What the task asks ▸ Go through the records below and restate each one word for word.

Stored items ▸
++++++

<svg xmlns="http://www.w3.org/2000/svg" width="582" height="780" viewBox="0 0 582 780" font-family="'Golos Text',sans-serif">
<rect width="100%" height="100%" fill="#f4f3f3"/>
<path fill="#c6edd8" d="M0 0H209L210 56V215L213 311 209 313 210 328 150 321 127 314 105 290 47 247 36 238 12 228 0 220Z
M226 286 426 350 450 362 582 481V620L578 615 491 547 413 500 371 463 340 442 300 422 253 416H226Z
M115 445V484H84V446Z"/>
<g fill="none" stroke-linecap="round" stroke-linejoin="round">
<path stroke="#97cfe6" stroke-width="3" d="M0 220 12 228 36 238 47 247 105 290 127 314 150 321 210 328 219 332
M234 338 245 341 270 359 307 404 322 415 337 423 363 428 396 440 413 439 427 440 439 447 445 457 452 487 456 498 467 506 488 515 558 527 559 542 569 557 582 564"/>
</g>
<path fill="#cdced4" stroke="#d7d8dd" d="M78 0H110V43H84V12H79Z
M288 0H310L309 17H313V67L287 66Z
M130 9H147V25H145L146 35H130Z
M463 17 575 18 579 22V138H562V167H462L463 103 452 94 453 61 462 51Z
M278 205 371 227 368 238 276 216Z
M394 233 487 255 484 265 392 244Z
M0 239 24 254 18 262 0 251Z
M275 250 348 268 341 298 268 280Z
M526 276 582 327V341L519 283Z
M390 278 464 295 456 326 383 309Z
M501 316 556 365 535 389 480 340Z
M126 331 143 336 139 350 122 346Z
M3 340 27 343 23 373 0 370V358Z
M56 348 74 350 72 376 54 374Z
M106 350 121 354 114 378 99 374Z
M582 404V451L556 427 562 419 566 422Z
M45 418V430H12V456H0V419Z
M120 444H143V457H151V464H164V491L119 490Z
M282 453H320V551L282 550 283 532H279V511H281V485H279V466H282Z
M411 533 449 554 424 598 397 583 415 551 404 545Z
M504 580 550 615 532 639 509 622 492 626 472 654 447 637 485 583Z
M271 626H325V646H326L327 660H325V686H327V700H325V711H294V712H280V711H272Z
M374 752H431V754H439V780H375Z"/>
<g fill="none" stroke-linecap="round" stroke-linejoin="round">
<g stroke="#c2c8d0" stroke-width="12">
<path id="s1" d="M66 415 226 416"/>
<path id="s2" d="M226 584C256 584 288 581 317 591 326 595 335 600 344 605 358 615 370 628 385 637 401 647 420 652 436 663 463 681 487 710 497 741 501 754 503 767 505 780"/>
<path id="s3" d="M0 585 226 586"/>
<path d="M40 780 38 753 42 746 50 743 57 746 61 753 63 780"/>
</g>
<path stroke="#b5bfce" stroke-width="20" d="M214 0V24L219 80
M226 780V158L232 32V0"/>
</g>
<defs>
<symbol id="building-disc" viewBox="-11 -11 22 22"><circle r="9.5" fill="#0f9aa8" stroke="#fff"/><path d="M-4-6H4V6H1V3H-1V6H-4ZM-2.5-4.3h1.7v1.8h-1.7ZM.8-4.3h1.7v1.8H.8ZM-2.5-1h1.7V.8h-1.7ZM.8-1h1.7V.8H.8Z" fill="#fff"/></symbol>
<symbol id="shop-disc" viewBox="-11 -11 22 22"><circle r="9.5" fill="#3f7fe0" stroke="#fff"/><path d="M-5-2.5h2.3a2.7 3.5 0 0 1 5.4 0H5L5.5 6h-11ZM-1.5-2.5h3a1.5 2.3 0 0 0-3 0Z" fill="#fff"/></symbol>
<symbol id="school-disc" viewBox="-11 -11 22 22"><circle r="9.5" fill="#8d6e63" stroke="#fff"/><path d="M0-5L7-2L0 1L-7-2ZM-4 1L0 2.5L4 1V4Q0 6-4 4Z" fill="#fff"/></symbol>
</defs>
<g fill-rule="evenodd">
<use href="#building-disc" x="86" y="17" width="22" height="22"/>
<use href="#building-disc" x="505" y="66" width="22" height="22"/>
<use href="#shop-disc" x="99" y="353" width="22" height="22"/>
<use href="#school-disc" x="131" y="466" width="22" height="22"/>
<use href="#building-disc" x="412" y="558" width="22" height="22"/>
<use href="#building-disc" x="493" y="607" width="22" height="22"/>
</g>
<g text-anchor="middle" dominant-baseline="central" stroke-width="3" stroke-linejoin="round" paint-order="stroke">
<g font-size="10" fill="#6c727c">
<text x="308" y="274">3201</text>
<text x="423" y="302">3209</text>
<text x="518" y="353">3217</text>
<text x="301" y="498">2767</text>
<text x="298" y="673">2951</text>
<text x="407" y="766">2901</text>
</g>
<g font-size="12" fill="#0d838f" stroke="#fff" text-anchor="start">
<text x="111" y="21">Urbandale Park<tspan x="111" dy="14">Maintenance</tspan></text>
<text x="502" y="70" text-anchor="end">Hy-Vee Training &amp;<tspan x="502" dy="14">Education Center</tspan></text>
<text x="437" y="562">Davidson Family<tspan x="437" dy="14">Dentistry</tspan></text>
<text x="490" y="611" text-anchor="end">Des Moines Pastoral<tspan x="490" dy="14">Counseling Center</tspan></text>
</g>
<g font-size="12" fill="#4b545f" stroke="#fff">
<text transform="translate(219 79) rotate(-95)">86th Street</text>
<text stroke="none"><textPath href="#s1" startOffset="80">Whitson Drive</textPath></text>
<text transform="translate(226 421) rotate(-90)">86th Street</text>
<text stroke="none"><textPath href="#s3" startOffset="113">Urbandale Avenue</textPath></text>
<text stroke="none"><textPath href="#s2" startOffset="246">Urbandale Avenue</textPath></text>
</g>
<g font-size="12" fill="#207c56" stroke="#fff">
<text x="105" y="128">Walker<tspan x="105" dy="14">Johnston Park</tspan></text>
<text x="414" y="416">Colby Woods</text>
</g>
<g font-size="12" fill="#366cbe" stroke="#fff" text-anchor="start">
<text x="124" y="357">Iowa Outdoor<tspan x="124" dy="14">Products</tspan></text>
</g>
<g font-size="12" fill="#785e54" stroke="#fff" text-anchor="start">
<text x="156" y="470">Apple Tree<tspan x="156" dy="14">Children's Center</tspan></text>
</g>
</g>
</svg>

++++++

Expected answer ▸
<svg xmlns="http://www.w3.org/2000/svg" width="582" height="780" viewBox="0 0 582 780" font-family="'Golos Text',sans-serif">
<rect width="100%" height="100%" fill="#f4f3f3"/>
<path fill="#c6edd8" d="M0 0H209L210 56V215L213 311 209 313 210 328 150 321 127 314 105 290 47 247 36 238 12 228 0 220Z
M226 286 426 350 450 362 582 481V620L578 615 491 547 413 500 371 463 340 442 300 422 253 416H226Z
M115 445V484H84V446Z"/>
<g fill="none" stroke-linecap="round" stroke-linejoin="round">
<path stroke="#97cfe6" stroke-width="3" d="M0 220 12 228 36 238 47 247 105 290 127 314 150 321 210 328 219 332
M234 338 245 341 270 359 307 404 322 415 337 423 363 428 396 440 413 439 427 440 439 447 445 457 452 487 456 498 467 506 488 515 558 527 559 542 569 557 582 564"/>
</g>
<path fill="#cdced4" stroke="#d7d8dd" d="M78 0H110V43H84V12H79Z
M288 0H310L309 17H313V67L287 66Z
M130 9H147V25H145L146 35H130Z
M463 17 575 18 579 22V138H562V167H462L463 103 452 94 453 61 462 51Z
M278 205 371 227 368 238 276 216Z
M394 233 487 255 484 265 392 244Z
M0 239 24 254 18 262 0 251Z
M275 250 348 268 341 298 268 280Z
M526 276 582 327V341L519 283Z
M390 278 464 295 456 326 383 309Z
M501 316 556 365 535 389 480 340Z
M126 331 143 336 139 350 122 346Z
M3 340 27 343 23 373 0 370V358Z
M56 348 74 350 72 376 54 374Z
M106 350 121 354 114 378 99 374Z
M582 404V451L556 427 562 419 566 422Z
M45 418V430H12V456H0V419Z
M120 444H143V457H151V464H164V491L119 490Z
M282 453H320V551L282 550 283 532H279V511H281V485H279V466H282Z
M411 533 449 554 424 598 397 583 415 551 404 545Z
M504 580 550 615 532 639 509 622 492 626 472 654 447 637 485 583Z
M271 626H325V646H326L327 660H325V686H327V700H325V711H294V712H280V711H272Z
M374 752H431V754H439V780H375Z"/>
<g fill="none" stroke-linecap="round" stroke-linejoin="round">
<g stroke="#c2c8d0" stroke-width="12">
<path id="s1" d="M66 415 226 416"/>
<path id="s2" d="M226 584C256 584 288 581 317 591 326 595 335 600 344 605 358 615 370 628 385 637 401 647 420 652 436 663 463 681 487 710 497 741 501 754 503 767 505 780"/>
<path id="s3" d="M0 585 226 586"/>
<path d="M40 780 38 753 42 746 50 743 57 746 61 753 63 780"/>
</g>
<path stroke="#b5bfce" stroke-width="20" d="M214 0V24L219 80
M226 780V158L232 32V0"/>
</g>
<defs>
<symbol id="building-disc" viewBox="-11 -11 22 22"><circle r="9.5" fill="#0f9aa8" stroke="#fff"/><path d="M-4-6H4V6H1V3H-1V6H-4ZM-2.5-4.3h1.7v1.8h-1.7ZM.8-4.3h1.7v1.8H.8ZM-2.5-1h1.7V.8h-1.7ZM.8-1h1.7V.8H.8Z" fill="#fff"/></symbol>
<symbol id="shop-disc" viewBox="-11 -11 22 22"><circle r="9.5" fill="#3f7fe0" stroke="#fff"/><path d="M-5-2.5h2.3a2.7 3.5 0 0 1 5.4 0H5L5.5 6h-11ZM-1.5-2.5h3a1.5 2.3 0 0 0-3 0Z" fill="#fff"/></symbol>
<symbol id="school-disc" viewBox="-11 -11 22 22"><circle r="9.5" fill="#8d6e63" stroke="#fff"/><path d="M0-5L7-2L0 1L-7-2ZM-4 1L0 2.5L4 1V4Q0 6-4 4Z" fill="#fff"/></symbol>
</defs>
<g fill-rule="evenodd">
<use href="#building-disc" x="86" y="17" width="22" height="22"/>
<use href="#building-disc" x="505" y="66" width="22" height="22"/>
<use href="#shop-disc" x="99" y="353" width="22" height="22"/>
<use href="#school-disc" x="131" y="466" width="22" height="22"/>
<use href="#building-disc" x="412" y="558" width="22" height="22"/>
<use href="#building-disc" x="493" y="607" width="22" height="22"/>
</g>
<g text-anchor="middle" dominant-baseline="central" stroke-width="3" stroke-linejoin="round" paint-order="stroke">
<g font-size="10" fill="#6c727c">
<text x="308" y="274">3201</text>
<text x="423" y="302">3209</text>
<text x="518" y="353">3217</text>
<text x="301" y="498">2767</text>
<text x="298" y="673">2951</text>
<text x="407" y="766">2901</text>
</g>
<g font-size="12" fill="#0d838f" stroke="#fff" text-anchor="start">
<text x="111" y="21">Urbandale Park<tspan x="111" dy="14">Maintenance</tspan></text>
<text x="502" y="70" text-anchor="end">Hy-Vee Training &amp;<tspan x="502" dy="14">Education Center</tspan></text>
<text x="437" y="562">Davidson Family<tspan x="437" dy="14">Dentistry</tspan></text>
<text x="490" y="611" text-anchor="end">Des Moines Pastoral<tspan x="490" dy="14">Counseling Center</tspan></text>
</g>
<g font-size="12" fill="#4b545f" stroke="#fff">
<text transform="translate(219 79) rotate(-95)">86th Street</text>
<text stroke="none"><textPath href="#s1" startOffset="80">Whitson Drive</textPath></text>
<text transform="translate(226 421) rotate(-90)">86th Street</text>
<text stroke="none"><textPath href="#s3" startOffset="113">Urbandale Avenue</textPath></text>
<text stroke="none"><textPath href="#s2" startOffset="246">Urbandale Avenue</textPath></text>
</g>
<g font-size="12" fill="#207c56" stroke="#fff">
<text x="105" y="128">Walker<tspan x="105" dy="14">Johnston Park</tspan></text>
<text x="414" y="416">Colby Woods</text>
</g>
<g font-size="12" fill="#366cbe" stroke="#fff" text-anchor="start">
<text x="124" y="357">Iowa Outdoor<tspan x="124" dy="14">Products</tspan></text>
</g>
<g font-size="12" fill="#785e54" stroke="#fff" text-anchor="start">
<text x="156" y="470">Apple Tree<tspan x="156" dy="14">Children's Center</tspan></text>
</g>
</g>
</svg>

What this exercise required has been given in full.